## IHRE AUFGABEN:
**A)** Geben Sie den Absatz aus dem Text über das Delta der modernen Architektur, der mit „Seit dem Ende der sechziger Jahre“ beginnt, als knappe Stichpunktliste wieder. Die wesentlichen Fakten sollen erhalten bleiben.
**B)** Übernehmen Sie aus dem Text über das Delta der modernen Architektur wortgetreu die Passage, die bei „Delta der Modernen“ beginnt und bei „im Dialog stehen.“ endet.
**C)** Nennen Sie alle Architekturströmungen, die der Text über das Delta der modernen Architektur mit einem eigenen Namen bezeichnet.

## EXTRAHIERTER TEXT:
####################

Delta der Modernen Architektur
Seit dem Ende der sechziger Jahre läßt sich eine Aufspaltung der modernen Architektur in parallele Strömungen feststellen. Populismus neben Minimalismus, Kritischer Regionalismus neben „Dirty Realism“, Ordnungsrufe neben der Aufforderung zur Unordnung. All diese Tendenzen existierten in der Vergangenheit gleichzeitig, dienten einander aber meist nur als Feindbild. In den neunziger Jahren läßt sich eine gegenseitige Überlagerung dieser bisher parallel laufenden Strömungen beobachten. In der zeitgenössischen Architektur gibt es keine einzelnen Schulen mehr, sondern nur einzelne Persönlichkeiten, die sich mehrerer unterschiedlicher Quellen bedienen und miteinander im Dialog stehen.
Die wichtigsten Protagonisten und Hauptwerke aus diesem „Delta der Architektur“, wie es der amerikanische Kritiker William J.R. Curtis beschreibt, zeigt die spanische Architekturzeitschrift „El Croquis“ in einer „worlds“ genannten Trilogie.

####################

[Gespeicherte Einträge aus einer Sammlung]
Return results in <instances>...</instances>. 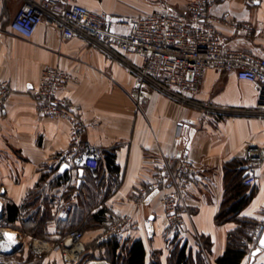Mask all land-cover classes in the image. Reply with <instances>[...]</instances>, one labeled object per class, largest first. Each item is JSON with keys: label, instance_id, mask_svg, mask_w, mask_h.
<instances>
[{"label": "crops", "instance_id": "obj_1", "mask_svg": "<svg viewBox=\"0 0 264 264\" xmlns=\"http://www.w3.org/2000/svg\"><path fill=\"white\" fill-rule=\"evenodd\" d=\"M189 1L79 3L113 15L140 16L164 4L181 9ZM23 5L24 0L0 1V80L9 81L14 89L0 111V264L12 260L14 264H82L81 260L67 261L57 248L45 256L32 249L34 237L55 241L74 227L85 232L83 260H109L112 251L107 243L111 239L122 244L142 240L147 264L156 260L168 264L176 233L167 228L160 192L149 191L141 202L138 198L139 191L153 181L166 161L176 167L183 157L200 166L204 184L185 193L181 208L186 225L178 235L193 256L203 251L206 264H216L227 248L229 233L237 227L234 222L216 221L225 195L226 166L245 160L249 145L264 147V114L257 109L254 86L234 74L210 70L195 98L231 113L205 114L162 93H155L138 109L131 96L135 75L116 57L85 39H64L46 22L31 38L14 33L10 24ZM213 12L254 25L257 31L251 36L235 34L229 24H219V28L228 47L264 57V0L255 5L250 0H219ZM129 59L140 62L135 56ZM46 66L59 67L79 78L59 97L77 107L87 124V140L115 156V168L103 163L99 181L84 176L72 158L62 156L70 146V123L40 114L30 97ZM249 192L253 196L240 216L264 223V164ZM70 198L74 199V208L66 215L63 206ZM9 205L20 210L15 221L8 218ZM102 209L103 218L94 219ZM127 213L134 216L138 227L119 237L101 239L107 222ZM148 220L155 227L154 237L147 234ZM6 234L15 236L10 254L4 251ZM260 238L251 244L242 264H264V249L251 260ZM203 239L209 242L208 249L203 247Z\"/></svg>", "mask_w": 264, "mask_h": 264}, {"label": "built area", "instance_id": "obj_2", "mask_svg": "<svg viewBox=\"0 0 264 264\" xmlns=\"http://www.w3.org/2000/svg\"><path fill=\"white\" fill-rule=\"evenodd\" d=\"M261 1L250 0L253 5ZM218 2L190 0L181 9L164 4L145 15L120 16L89 9L79 0H24L10 27L14 33L31 38L38 27L46 22L59 30L64 39H85L116 57L135 75L131 96L138 109L155 93H162L205 114L222 116L231 113L230 110L195 98L207 72L215 70L234 74L238 79L251 83L257 91V109L264 114V57L249 50L228 47L219 24H229L235 34L245 36L255 34L256 27L249 22L233 20L227 13L215 14L213 9ZM129 56L139 58L140 62L131 61ZM78 80V77L64 69L46 66L42 70L39 85L29 94L40 114L49 119H66L70 123V146L62 156L72 158L74 166L81 169L84 176L90 175L99 181L100 166L106 151L87 140V124L74 103L59 97L62 90ZM13 92L9 81L0 80V111L5 109ZM263 164L264 147L249 145L245 153V185L257 184L258 171ZM203 184L202 170L194 161L183 157L176 167L166 161L153 181L139 191L138 201L141 202L149 191L158 190L167 228L178 234L186 225L185 213L181 208L182 199L190 188ZM74 203L73 198L66 201L63 206L66 215L73 211ZM146 225L148 236L154 237L152 221L148 220ZM137 227L138 223L131 213L114 217L107 222L101 239L119 237ZM263 232L264 223L257 224L253 230L254 238L258 239ZM84 236V230L76 228L55 241L48 237H34L32 249L45 256L57 248L67 261L110 264L102 257L82 259L86 249ZM70 239H73V244L68 247ZM9 263L14 264V261Z\"/></svg>", "mask_w": 264, "mask_h": 264}, {"label": "trees", "instance_id": "obj_3", "mask_svg": "<svg viewBox=\"0 0 264 264\" xmlns=\"http://www.w3.org/2000/svg\"><path fill=\"white\" fill-rule=\"evenodd\" d=\"M103 163H106L108 167L114 169L115 156L110 152H105L104 161L101 163V166ZM244 165L245 160H242L233 161L226 166L225 195L221 208L216 216V221L218 224L234 222L237 224V227L229 233L227 248L217 259L216 264H242L244 258L251 252V244L256 243L253 230L258 223L253 219L240 216L243 208L250 202L253 196L252 192L250 193L249 190L254 187L244 184ZM7 212L8 218L11 221H15L20 210L16 205H9L7 207ZM103 213H105L104 209L100 210L93 218L101 219L103 218ZM76 228L77 227H74L68 231ZM175 236L176 237L171 241L173 247L171 249L168 264H205L203 251L193 256L188 250L187 242L180 241V237L177 233ZM202 242L204 248L209 247V242L207 240L203 239ZM107 244L108 248L112 251V256L109 257L108 260L110 264H147V252L142 240H135L129 244H122L117 239H111ZM151 264L162 263L156 260Z\"/></svg>", "mask_w": 264, "mask_h": 264}, {"label": "water", "instance_id": "obj_4", "mask_svg": "<svg viewBox=\"0 0 264 264\" xmlns=\"http://www.w3.org/2000/svg\"><path fill=\"white\" fill-rule=\"evenodd\" d=\"M13 238L15 237L14 234H12ZM12 240H9L8 235L6 236V241L4 243V251L8 254L12 253L13 247H12ZM73 244V239H70L67 242V246L70 247ZM264 249V232L262 233V236L259 240L258 247L252 251V262L255 260L256 255H258L262 250Z\"/></svg>", "mask_w": 264, "mask_h": 264}, {"label": "snow or ice", "instance_id": "obj_5", "mask_svg": "<svg viewBox=\"0 0 264 264\" xmlns=\"http://www.w3.org/2000/svg\"><path fill=\"white\" fill-rule=\"evenodd\" d=\"M29 87H31V85H29ZM6 235H8L9 240H12L13 242H15L12 234H6Z\"/></svg>", "mask_w": 264, "mask_h": 264}, {"label": "rangeland", "instance_id": "obj_6", "mask_svg": "<svg viewBox=\"0 0 264 264\" xmlns=\"http://www.w3.org/2000/svg\"><path fill=\"white\" fill-rule=\"evenodd\" d=\"M209 248V247H208ZM208 248H206V249H208ZM204 260H205V264H206V258H204Z\"/></svg>", "mask_w": 264, "mask_h": 264}]
</instances>
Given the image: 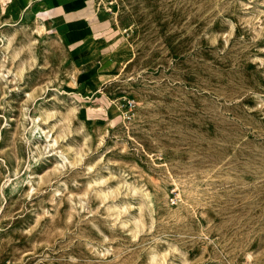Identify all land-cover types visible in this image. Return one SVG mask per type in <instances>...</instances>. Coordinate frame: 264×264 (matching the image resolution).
<instances>
[{"label": "rangeland", "instance_id": "1", "mask_svg": "<svg viewBox=\"0 0 264 264\" xmlns=\"http://www.w3.org/2000/svg\"><path fill=\"white\" fill-rule=\"evenodd\" d=\"M23 3L0 0V264H264V0H93L96 83Z\"/></svg>", "mask_w": 264, "mask_h": 264}, {"label": "crops", "instance_id": "2", "mask_svg": "<svg viewBox=\"0 0 264 264\" xmlns=\"http://www.w3.org/2000/svg\"><path fill=\"white\" fill-rule=\"evenodd\" d=\"M29 1L24 0L20 11L29 4ZM37 2L39 4L35 13L42 15L41 19L47 31L52 30L53 35L67 47L71 61L76 66L83 68L86 62L99 58L98 73L91 71L94 66L89 68V78L93 77L90 80L96 83L98 78L95 76L99 77L100 73L105 75L108 68L102 65V60L115 54L110 51V36L114 28L111 15L103 13L93 0H37ZM64 23L75 25L74 32L80 34L79 39L73 41L65 39L61 34Z\"/></svg>", "mask_w": 264, "mask_h": 264}, {"label": "built area", "instance_id": "3", "mask_svg": "<svg viewBox=\"0 0 264 264\" xmlns=\"http://www.w3.org/2000/svg\"><path fill=\"white\" fill-rule=\"evenodd\" d=\"M124 108L128 109V110H131V108L134 107V103L132 101H129L127 100L124 105H123Z\"/></svg>", "mask_w": 264, "mask_h": 264}]
</instances>
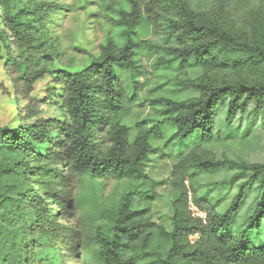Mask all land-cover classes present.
Listing matches in <instances>:
<instances>
[{
    "label": "trees",
    "instance_id": "1",
    "mask_svg": "<svg viewBox=\"0 0 264 264\" xmlns=\"http://www.w3.org/2000/svg\"><path fill=\"white\" fill-rule=\"evenodd\" d=\"M228 1L213 0L211 11L198 12L189 0H99L104 15H114V33L87 66H41L22 74L28 91L52 74L62 87L63 117H41L37 103L43 101L28 98L26 119L32 122L0 126V154L6 156L0 160V264H63L56 220L76 202L92 228L84 264H264V161L219 159L205 146L218 119L246 128L243 145L257 129L264 131V0H257L247 27L233 23ZM62 9L47 0H0V60L2 50L13 59L11 44L38 42L40 28ZM140 30L177 46L140 40ZM140 43L165 49L173 70L188 64L200 75L181 82L193 94L153 95L147 100L152 114L130 126L126 118L144 106L143 85L132 80L140 68ZM156 142H170L178 153L169 179L171 230L154 222L150 207L157 183L144 165ZM56 160H64L80 181L76 199L63 189L61 171L48 168ZM31 163L38 164V189L30 185ZM226 167L248 177L230 205L220 207L200 194L198 182ZM108 179L126 185L104 199ZM252 185L260 197L250 204ZM25 229L31 231L28 243Z\"/></svg>",
    "mask_w": 264,
    "mask_h": 264
},
{
    "label": "rangeland",
    "instance_id": "2",
    "mask_svg": "<svg viewBox=\"0 0 264 264\" xmlns=\"http://www.w3.org/2000/svg\"><path fill=\"white\" fill-rule=\"evenodd\" d=\"M63 7L52 15L43 27L40 34L35 36L38 42L23 48H16L11 44L13 59L1 52L0 60V126L17 128L25 122H32L26 119V107L28 98L43 101L37 103L41 107V117L45 119H62L61 108L62 87L55 85L52 74H47L43 79L32 84L31 90L21 80L22 74L41 66L49 71L66 69L78 71L87 66L90 61L99 54L100 45L104 40L114 33L112 29L114 21L111 17L104 15L99 0H47ZM191 7L198 12L211 11L213 0H189ZM257 0H229L228 12L235 25L247 27L257 9ZM140 40L148 43H163L164 47L177 45L174 41H163L155 37L150 31H139ZM141 54L137 61L140 66L135 77L138 85H143L140 92L144 106L134 110L126 118L125 122L132 126L139 119L152 114L147 106V100L153 95L163 92L168 96L185 97L193 94L191 89L184 88L181 82L189 79H196L200 72L192 70L186 64L179 70H173V62L170 54L165 49L152 48L146 44H139ZM252 118V117H251ZM244 124L245 121L242 120ZM214 136L212 140L205 143L212 153L219 159L246 160L248 163H261L264 161V131L257 129L250 137L247 144L243 145L244 137L249 135L246 128H241L231 123L216 121ZM169 135L173 134V128L168 126ZM172 141V140H170ZM194 140L188 141L189 146ZM164 146L161 142L154 143V150L149 155L144 165L147 175L156 181L154 195L150 198V207L154 222L163 225L171 230L170 218L172 216L171 201L172 190L169 184L172 166L178 159L175 147ZM189 148V147H188ZM187 148V149H188ZM6 156L0 154V160ZM30 180L31 186L38 189L34 174H37L38 164L31 163ZM48 168L59 169L65 177V186L71 196L76 199L82 191L81 183L73 178L64 160L48 162ZM199 173L200 170H196ZM247 175L237 167H226L211 175L201 176L198 182L200 194L207 195L217 201L220 207H228L238 192L240 184L247 179ZM126 182L117 183L108 179L103 181L102 198L122 192ZM249 203L253 204L260 197V189L252 185L247 190ZM138 200V198H137ZM63 217L57 218L54 235L57 239V247L63 264H84L85 249L90 244L92 228L84 215V208L74 203L73 206H66L61 210ZM202 216V215H200ZM242 221L246 217H242ZM238 225L234 228V232ZM28 229H25V243H28Z\"/></svg>",
    "mask_w": 264,
    "mask_h": 264
},
{
    "label": "built area",
    "instance_id": "3",
    "mask_svg": "<svg viewBox=\"0 0 264 264\" xmlns=\"http://www.w3.org/2000/svg\"><path fill=\"white\" fill-rule=\"evenodd\" d=\"M198 214V213H197Z\"/></svg>",
    "mask_w": 264,
    "mask_h": 264
}]
</instances>
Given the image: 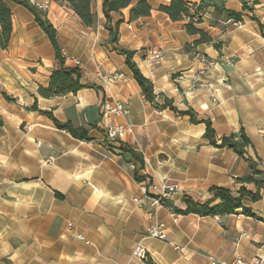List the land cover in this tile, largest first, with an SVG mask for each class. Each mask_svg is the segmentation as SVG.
Listing matches in <instances>:
<instances>
[{
	"label": "crops",
	"instance_id": "obj_1",
	"mask_svg": "<svg viewBox=\"0 0 264 264\" xmlns=\"http://www.w3.org/2000/svg\"><path fill=\"white\" fill-rule=\"evenodd\" d=\"M5 1L11 35L7 48H0V264H207L210 257L229 262L264 254L262 189L259 200L243 199L256 216L173 210L184 208V195L197 202L210 199L214 186L254 191L253 183L241 180L250 174L247 157L257 161L256 178L264 180V0H244L257 1L251 12L242 10L241 0H221L242 12L238 25L230 21L224 29L210 24L212 8L204 11L197 26L221 43L219 50L208 44L188 49L185 44L196 36L156 9L169 0H148L150 14L133 21L124 9L116 44L103 27L102 0H92L93 27L82 26L71 10L51 0L45 16L56 29L65 65L79 68L81 83L96 86L51 98L40 96L37 86H46L57 67L52 45L25 7ZM117 47L135 51L133 61L153 83L158 104L167 97L178 110L192 108L210 119L217 137L237 136L242 128L250 141L244 156L210 145L204 123L156 109ZM154 50L158 58L151 57ZM104 99L128 110L109 118L130 126L120 143L103 140ZM35 101L38 110L86 128L93 139L79 140L56 128L30 109ZM135 172L151 182L135 181ZM163 185L179 189L170 205L149 214V203L133 201L142 190L157 195ZM159 223L165 240L146 233ZM138 244L147 251L146 261L133 255Z\"/></svg>",
	"mask_w": 264,
	"mask_h": 264
},
{
	"label": "trees",
	"instance_id": "obj_2",
	"mask_svg": "<svg viewBox=\"0 0 264 264\" xmlns=\"http://www.w3.org/2000/svg\"><path fill=\"white\" fill-rule=\"evenodd\" d=\"M25 7L33 16L36 24L43 31L50 41L54 58L57 62V67L51 70L48 76V83L46 86L38 85L37 93L44 98H51L56 96H63L68 93H75L77 90L85 87H96L94 84L81 83V73L79 68L65 65V57L62 54L61 47L56 38V29L46 18L45 12L40 11L25 0H13ZM65 8L71 10L79 19L84 27H93L97 22V16L91 9L92 0H53ZM257 1H252L251 5L241 0L242 10L252 11L253 6ZM207 8H212L210 24L224 29L228 26L230 21H242V12L228 9L221 0H200L198 3L189 2L186 0H169L167 3H159L157 10L165 13L171 21H181L182 28L189 35L196 36V38L186 43L188 49H194L197 45L208 44L213 48L219 50L221 43L215 41L214 38L198 27L197 24L202 22V15ZM127 9L128 21L136 20L140 17L148 16L151 12V5L148 0H102L101 10L104 16L103 27L109 33V41L112 44L118 42V27L123 21L122 11ZM112 14L118 15V19H114ZM250 19L255 20L261 31L262 25L258 19L251 14ZM11 35V10L5 0H0V48L6 49ZM264 36V32H262ZM118 52L124 56L125 64L130 69L134 80L141 89L144 98L150 102L156 109H170L179 115H187L191 123H204L205 131L204 138L208 143L218 148H228L234 151L238 156L243 157L246 153V148L250 146V141L241 128L235 136L234 134L221 135L217 137L209 118H199L192 108L188 107L186 110H178L172 103L171 99L164 97L163 103L158 104L155 101L156 94L154 93L153 83L146 78L139 70L137 64L133 61L134 50L124 47H117ZM175 75H172L174 77ZM6 100H13V98L4 95ZM31 110L38 111L46 115L56 128L68 132L72 137L79 140H92L93 137L89 135L86 128L81 126H73L69 121L61 122L57 120L51 111H40L37 109L36 101L30 107ZM250 174L241 178L242 181L253 183L255 190H249L244 186H240L235 192L230 189L214 186L210 188L213 193L212 197L204 202H197L189 196H182L181 201L185 205L180 209L173 207L175 213L178 214H197L200 216H223L239 211L247 216H256L250 209L243 204V199L251 201L259 200L262 196L260 189L264 191V180L256 178L260 175L257 169V161L247 157ZM142 164V163H141ZM135 181L145 180L147 184L151 182L147 176H138L136 172L133 174ZM59 197L60 194L57 193ZM214 203V201H216ZM164 204L170 205L168 200L163 201Z\"/></svg>",
	"mask_w": 264,
	"mask_h": 264
},
{
	"label": "built area",
	"instance_id": "obj_3",
	"mask_svg": "<svg viewBox=\"0 0 264 264\" xmlns=\"http://www.w3.org/2000/svg\"><path fill=\"white\" fill-rule=\"evenodd\" d=\"M40 11H47L50 6L51 0H25ZM239 21H233L234 25H238ZM151 57L158 58L160 56L159 51H151L150 52ZM103 79L106 80H112L114 79H120V75L115 76H109V75H102ZM101 117L105 121L102 123V136L104 141L108 142H117L120 143L126 134L130 131V126L123 125V124H117L111 120H109L112 116H118V115H126L128 110L127 108L120 102V101H113L110 99H104L101 103ZM179 191L178 187L176 185H163L160 188V191L155 196H148L145 191L142 190V196L140 197H134L133 201L137 203L138 205H142L145 203H149L152 207V210L149 214L154 213L156 208L162 207L164 205V200H168L172 195L176 194ZM147 235L153 238H157L160 240H165V233L164 229L162 227V224H154L147 228L146 231ZM173 248L175 250H179L180 247L177 245H173ZM133 255L143 261H146L148 259V254L146 249L138 244L134 247ZM207 264H264V254L258 255L255 257H252L250 259H245L242 257H235L229 262L226 261H220L213 257L209 258V261Z\"/></svg>",
	"mask_w": 264,
	"mask_h": 264
}]
</instances>
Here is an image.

####################

## ANTWORTEN JE AUFGABE:
**A)**
- Seit Ende der sechziger Jahre spaltet sich die moderne Architektur in parallele Strömungen auf: Populismus und Minimalismus, Kritischer Regionalismus und „Dirty Realism“, Ordnungsrufe und die Aufforderung zur Unordnung.
- Diese Tendenzen bestanden früher gleichzeitig, dienten einander aber meist nur als Feindbild.
- In den neunziger Jahren überlagern sich die bisher parallelen Strömungen gegenseitig.
- In der zeitgenössischen Architektur gibt es keine einzelnen Schulen mehr. Es gibt einzelne Persönlichkeiten, die mehrere unterschiedliche Quellen nutzen und miteinander im Dialog stehen.

**B)**
Delta der Modernen Architektur
Seit dem Ende der sechziger Jahre läßt sich eine Aufspaltung der modernen Architektur in parallele Strömungen feststellen. Populismus neben Minimalismus, Kritischer Regionalismus neben „Dirty Realism“, Ordnungsrufe neben der Aufforderung zur Unordnung. All diese Tendenzen existierten in der Vergangenheit gleichzeitig, dienten einander aber meist nur als Feindbild. In den neunziger Jahren läßt sich eine gegenseitige Überlagerung dieser bisher parallel laufenden Strömungen beobachten. In der zeitgenössischen Architektur gibt es keine einzelnen Schulen mehr, sondern nur einzelne Persönlichkeiten, die sich mehrerer unterschiedlicher Quellen bedienen und miteinander im Dialog stehen.

**C)**
- Populismus
- Minimalismus
- Kritischer Regionalismus
- „Dirty Realism“